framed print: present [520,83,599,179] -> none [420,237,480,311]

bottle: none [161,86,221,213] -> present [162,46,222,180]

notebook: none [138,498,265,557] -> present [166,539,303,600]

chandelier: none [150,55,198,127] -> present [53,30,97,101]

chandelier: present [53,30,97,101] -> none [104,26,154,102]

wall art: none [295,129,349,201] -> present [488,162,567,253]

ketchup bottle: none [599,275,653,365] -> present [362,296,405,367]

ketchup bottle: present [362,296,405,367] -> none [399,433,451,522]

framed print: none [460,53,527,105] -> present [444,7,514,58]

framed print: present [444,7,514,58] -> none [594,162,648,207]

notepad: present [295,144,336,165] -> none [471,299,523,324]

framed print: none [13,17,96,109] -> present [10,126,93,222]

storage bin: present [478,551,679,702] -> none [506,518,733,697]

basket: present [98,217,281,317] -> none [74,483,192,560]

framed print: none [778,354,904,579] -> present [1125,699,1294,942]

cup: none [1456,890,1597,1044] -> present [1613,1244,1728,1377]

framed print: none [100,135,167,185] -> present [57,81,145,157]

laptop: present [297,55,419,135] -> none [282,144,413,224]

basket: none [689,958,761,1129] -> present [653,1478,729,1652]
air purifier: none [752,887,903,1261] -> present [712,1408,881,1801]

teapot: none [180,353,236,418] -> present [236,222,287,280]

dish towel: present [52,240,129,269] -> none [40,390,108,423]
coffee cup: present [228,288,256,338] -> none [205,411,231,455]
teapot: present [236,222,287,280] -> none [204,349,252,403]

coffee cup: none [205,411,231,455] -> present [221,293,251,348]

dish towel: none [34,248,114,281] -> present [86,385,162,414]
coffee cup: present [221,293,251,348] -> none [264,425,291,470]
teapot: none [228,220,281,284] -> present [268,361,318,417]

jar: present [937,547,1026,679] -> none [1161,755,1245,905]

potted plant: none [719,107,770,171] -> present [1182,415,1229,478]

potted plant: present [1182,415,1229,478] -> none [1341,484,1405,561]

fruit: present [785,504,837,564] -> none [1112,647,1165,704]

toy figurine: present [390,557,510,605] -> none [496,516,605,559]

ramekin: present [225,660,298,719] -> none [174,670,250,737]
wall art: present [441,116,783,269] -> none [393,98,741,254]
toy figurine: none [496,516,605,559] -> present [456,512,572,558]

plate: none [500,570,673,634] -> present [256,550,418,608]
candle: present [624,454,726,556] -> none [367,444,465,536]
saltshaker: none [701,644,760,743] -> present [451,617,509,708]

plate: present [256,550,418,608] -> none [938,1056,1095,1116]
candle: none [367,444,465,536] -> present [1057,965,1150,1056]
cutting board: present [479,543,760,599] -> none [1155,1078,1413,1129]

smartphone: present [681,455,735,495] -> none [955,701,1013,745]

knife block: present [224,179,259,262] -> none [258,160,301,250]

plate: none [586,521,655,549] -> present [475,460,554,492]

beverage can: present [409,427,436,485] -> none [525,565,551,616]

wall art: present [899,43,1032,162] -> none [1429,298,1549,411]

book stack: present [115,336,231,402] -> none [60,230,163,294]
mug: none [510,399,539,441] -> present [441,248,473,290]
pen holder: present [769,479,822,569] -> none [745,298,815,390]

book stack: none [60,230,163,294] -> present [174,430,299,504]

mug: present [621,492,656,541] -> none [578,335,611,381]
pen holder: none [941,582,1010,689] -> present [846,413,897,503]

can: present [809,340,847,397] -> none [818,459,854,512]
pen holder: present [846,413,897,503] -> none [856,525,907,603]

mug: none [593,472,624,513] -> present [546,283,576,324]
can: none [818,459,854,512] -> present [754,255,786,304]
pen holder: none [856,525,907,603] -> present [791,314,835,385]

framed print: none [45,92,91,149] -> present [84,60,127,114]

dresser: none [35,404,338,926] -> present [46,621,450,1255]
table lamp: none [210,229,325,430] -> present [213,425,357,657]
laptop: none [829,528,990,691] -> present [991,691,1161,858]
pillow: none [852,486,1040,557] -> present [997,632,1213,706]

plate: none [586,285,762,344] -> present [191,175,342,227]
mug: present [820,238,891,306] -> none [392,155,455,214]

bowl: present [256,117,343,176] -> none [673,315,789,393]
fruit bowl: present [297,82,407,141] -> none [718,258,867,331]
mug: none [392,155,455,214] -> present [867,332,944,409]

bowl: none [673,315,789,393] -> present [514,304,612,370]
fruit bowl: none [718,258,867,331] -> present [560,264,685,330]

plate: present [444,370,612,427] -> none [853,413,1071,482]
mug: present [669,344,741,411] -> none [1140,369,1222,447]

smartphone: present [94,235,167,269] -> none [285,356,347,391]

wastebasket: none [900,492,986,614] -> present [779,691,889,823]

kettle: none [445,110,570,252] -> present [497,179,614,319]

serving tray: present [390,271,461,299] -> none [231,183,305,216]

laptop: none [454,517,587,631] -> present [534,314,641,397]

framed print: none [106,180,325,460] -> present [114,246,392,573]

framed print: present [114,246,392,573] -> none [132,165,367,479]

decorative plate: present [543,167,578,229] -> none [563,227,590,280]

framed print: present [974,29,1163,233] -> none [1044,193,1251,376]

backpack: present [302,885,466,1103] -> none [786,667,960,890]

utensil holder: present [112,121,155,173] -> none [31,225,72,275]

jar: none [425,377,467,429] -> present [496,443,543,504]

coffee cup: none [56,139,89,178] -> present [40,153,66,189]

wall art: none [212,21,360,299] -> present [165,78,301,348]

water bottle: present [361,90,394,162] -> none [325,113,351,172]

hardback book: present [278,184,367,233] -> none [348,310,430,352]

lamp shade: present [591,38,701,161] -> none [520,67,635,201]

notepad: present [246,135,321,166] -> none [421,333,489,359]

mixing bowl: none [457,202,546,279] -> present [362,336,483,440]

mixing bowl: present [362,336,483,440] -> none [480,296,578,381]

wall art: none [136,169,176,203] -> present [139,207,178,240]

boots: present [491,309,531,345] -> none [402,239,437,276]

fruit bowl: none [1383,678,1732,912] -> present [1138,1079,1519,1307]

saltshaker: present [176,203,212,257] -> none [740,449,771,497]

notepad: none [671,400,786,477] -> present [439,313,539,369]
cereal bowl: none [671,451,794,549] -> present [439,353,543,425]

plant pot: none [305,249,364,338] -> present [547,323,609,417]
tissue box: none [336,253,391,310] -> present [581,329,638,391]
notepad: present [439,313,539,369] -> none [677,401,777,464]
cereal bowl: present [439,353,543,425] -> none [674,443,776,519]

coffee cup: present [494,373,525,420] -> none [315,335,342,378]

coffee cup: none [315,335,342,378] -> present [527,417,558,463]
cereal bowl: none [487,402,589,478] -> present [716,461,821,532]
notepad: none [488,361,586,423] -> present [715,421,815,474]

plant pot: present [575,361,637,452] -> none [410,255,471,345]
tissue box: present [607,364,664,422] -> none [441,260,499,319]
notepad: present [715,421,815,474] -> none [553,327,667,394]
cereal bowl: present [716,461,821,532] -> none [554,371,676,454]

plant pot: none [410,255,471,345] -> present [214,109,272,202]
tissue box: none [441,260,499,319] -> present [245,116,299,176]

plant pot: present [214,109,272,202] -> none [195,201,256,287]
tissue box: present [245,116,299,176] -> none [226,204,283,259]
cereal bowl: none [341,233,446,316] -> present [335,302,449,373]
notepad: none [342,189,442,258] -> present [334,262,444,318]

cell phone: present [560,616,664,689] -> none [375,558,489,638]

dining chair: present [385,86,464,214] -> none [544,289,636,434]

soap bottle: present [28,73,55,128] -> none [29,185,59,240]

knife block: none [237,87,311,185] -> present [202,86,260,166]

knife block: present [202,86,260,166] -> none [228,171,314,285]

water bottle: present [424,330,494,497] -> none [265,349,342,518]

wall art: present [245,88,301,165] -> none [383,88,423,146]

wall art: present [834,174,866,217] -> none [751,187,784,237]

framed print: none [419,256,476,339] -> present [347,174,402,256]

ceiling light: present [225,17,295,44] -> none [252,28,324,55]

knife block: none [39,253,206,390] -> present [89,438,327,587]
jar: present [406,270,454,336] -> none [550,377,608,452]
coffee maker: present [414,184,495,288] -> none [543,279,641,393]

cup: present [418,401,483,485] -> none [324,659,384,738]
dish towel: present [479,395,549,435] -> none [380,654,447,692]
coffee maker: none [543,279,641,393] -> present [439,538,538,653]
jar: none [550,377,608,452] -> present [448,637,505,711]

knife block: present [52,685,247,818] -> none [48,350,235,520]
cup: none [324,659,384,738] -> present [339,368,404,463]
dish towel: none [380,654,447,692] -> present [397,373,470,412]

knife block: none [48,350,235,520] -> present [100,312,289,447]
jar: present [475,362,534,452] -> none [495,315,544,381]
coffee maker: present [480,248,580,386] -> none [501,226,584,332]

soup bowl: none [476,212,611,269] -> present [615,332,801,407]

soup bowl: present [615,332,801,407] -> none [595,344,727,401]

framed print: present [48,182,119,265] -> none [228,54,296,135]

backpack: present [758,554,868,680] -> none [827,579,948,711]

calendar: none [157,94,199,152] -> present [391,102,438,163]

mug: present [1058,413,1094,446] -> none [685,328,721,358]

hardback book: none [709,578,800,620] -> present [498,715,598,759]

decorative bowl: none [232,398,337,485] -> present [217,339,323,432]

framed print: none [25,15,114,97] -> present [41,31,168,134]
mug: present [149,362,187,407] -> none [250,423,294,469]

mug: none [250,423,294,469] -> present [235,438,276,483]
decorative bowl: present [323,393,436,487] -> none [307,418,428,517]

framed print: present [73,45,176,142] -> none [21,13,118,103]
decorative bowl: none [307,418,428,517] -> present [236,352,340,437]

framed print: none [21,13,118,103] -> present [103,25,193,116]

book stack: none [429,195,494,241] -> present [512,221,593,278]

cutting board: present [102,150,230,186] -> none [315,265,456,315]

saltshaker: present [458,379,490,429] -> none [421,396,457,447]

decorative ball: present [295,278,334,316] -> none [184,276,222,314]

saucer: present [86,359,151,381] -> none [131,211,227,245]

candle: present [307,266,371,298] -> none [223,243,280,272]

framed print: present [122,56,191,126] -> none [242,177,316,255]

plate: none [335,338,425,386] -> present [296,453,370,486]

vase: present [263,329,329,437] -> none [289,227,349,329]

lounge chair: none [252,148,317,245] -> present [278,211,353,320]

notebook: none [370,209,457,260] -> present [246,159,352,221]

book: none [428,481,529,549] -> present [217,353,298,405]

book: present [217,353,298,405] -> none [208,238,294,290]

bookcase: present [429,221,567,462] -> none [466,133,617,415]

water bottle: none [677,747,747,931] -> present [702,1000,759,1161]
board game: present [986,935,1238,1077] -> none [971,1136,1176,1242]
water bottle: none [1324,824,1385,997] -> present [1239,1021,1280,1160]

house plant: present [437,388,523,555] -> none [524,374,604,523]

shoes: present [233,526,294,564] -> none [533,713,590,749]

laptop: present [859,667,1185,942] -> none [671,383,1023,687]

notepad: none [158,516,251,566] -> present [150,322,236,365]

=====

__DESCRIPTION OF THE TASK__
Keep both end lines and retype everything in the records above from the line containing "cereal bowl: present [716,461,821,532]" through the line containing "knife block: none [39,253,206,390]", exactly, with nothing else.

__ANSWER FOR THE TASK__
cereal bowl: present [716,461,821,532] -> none [554,371,676,454]

plant pot: none [410,255,471,345] -> present [214,109,272,202]
tissue box: none [441,260,499,319] -> present [245,116,299,176]

plant pot: present [214,109,272,202] -> none [195,201,256,287]
tissue box: present [245,116,299,176] -> none [226,204,283,259]
cereal bowl: none [341,233,446,316] -> present [335,302,449,373]
notepad: none [342,189,442,258] -> present [334,262,444,318]

cell phone: present [560,616,664,689] -> none [375,558,489,638]

dining chair: present [385,86,464,214] -> none [544,289,636,434]

soap bottle: present [28,73,55,128] -> none [29,185,59,240]

knife block: none [237,87,311,185] -> present [202,86,260,166]

knife block: present [202,86,260,166] -> none [228,171,314,285]

water bottle: present [424,330,494,497] -> none [265,349,342,518]

wall art: present [245,88,301,165] -> none [383,88,423,146]

wall art: present [834,174,866,217] -> none [751,187,784,237]

framed print: none [419,256,476,339] -> present [347,174,402,256]

ceiling light: present [225,17,295,44] -> none [252,28,324,55]

knife block: none [39,253,206,390] -> present [89,438,327,587]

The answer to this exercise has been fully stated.